所変われば品変わるで、今までアケビについては、秋にみのる紫の実のことしか眼中になかったのですが、山菜関連の書物に、アケビの芽(木の芽)の料理法が載っていたので紹介します。
アケビの芽は生で食すのもよろしいが、さっと湯をかけ、おひたし、和えものにし、また、からし醤油でもおいしく、生(キ)醤油だけでもおいしくいただけます。それでも少し癖があると思う人には、少々塩を入れてうで、だしを使って醤油で味付けしたタレで食せばさらによい、とのことです。
秋の山歩きの楽しみのひとつは、疲れと喉の渇きを癒してくれる木の実に出会うことです。中でも、アケビの実を見つけたときは特にうれしくなります。
ふたつに割れた紫色の大きな生の果実の中に種子を包む甘い胎座があります。それを口にほおばると、甘いものがなかった時代の思い出もよみがえり、なんだかほっとした安らぎを感じるのです。
果皮は、ほろ苦さがありますが、内部にひき肉を詰めて油で揚げたり、刻んで味噌炒めにするなどこちらは山菜料理として親しまれています。乾かしてから、もどして食べる方がおいしいという人もおられますが、これは雪国の保存食で、天ぷらは美味だそうです。

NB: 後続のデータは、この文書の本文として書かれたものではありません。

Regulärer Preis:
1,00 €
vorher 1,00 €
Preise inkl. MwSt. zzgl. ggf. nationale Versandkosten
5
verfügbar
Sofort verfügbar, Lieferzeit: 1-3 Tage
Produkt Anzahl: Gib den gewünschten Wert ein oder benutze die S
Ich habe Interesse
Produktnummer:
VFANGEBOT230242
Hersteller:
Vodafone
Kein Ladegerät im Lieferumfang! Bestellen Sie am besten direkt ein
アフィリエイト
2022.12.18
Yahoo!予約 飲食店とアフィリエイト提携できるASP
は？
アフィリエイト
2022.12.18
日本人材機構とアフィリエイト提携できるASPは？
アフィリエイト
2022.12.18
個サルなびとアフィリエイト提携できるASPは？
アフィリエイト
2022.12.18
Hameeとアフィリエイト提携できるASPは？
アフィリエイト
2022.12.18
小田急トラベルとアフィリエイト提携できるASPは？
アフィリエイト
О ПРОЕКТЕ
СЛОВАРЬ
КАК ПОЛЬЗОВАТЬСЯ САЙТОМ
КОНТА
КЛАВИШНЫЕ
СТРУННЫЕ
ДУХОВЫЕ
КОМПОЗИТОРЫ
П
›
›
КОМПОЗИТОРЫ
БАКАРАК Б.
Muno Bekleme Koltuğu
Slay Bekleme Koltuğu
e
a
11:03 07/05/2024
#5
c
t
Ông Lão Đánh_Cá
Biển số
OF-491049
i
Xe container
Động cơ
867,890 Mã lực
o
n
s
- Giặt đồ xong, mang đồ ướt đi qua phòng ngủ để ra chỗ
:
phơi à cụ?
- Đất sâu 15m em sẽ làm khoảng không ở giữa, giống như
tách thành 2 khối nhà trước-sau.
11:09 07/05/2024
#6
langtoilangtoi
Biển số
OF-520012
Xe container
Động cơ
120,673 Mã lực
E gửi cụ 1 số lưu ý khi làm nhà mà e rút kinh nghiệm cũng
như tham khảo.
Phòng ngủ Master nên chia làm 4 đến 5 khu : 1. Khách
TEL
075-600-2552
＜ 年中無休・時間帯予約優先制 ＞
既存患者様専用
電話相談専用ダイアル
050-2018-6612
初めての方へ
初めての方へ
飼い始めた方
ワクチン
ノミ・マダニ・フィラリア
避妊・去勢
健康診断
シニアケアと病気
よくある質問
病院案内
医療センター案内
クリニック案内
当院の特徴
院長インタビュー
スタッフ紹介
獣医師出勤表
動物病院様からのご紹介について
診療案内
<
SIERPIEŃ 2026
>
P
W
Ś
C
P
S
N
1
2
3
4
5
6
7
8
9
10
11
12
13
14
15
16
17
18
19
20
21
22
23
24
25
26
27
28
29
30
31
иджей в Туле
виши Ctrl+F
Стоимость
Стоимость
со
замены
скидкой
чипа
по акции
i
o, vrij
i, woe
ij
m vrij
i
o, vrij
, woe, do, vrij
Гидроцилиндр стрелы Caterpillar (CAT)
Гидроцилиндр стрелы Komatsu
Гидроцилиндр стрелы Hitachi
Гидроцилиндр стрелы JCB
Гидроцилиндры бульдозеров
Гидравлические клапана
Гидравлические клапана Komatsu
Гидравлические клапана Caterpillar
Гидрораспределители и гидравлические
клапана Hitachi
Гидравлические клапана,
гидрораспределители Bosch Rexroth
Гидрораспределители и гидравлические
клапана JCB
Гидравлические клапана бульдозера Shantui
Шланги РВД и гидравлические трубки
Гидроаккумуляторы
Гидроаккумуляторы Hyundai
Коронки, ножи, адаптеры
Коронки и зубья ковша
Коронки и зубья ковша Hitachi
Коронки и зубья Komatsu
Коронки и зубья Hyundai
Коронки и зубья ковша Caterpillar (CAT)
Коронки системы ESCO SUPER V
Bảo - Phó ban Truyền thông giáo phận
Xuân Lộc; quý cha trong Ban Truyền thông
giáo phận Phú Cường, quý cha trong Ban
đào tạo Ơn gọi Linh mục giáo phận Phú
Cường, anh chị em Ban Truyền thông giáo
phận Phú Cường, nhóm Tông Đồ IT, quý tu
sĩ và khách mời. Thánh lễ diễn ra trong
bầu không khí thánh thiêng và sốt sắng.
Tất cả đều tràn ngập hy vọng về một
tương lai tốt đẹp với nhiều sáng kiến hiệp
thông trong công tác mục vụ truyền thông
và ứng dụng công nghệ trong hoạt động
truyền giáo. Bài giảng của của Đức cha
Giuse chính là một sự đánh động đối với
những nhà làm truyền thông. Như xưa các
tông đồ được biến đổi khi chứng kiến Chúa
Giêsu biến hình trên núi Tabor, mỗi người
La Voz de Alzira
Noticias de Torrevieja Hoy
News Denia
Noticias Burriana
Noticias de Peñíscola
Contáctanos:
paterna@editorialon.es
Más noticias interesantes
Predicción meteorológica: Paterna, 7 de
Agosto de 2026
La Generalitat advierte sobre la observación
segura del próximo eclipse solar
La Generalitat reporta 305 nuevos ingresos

アケビの仲間は世界に20品種ほどあります。日本ではアケビ、ミツバアケビとその雑種であるゴヨウアケビがよく見られます。
和名のアケビの語源は、アケビの果実は熟すると割れて、中の果肉が見えるようになるので、「開け実」から転じてアケビになったとの説が一般的ですが、割れた実が人の「あくび」に似ていることから「アケビ」になったとの説もあります。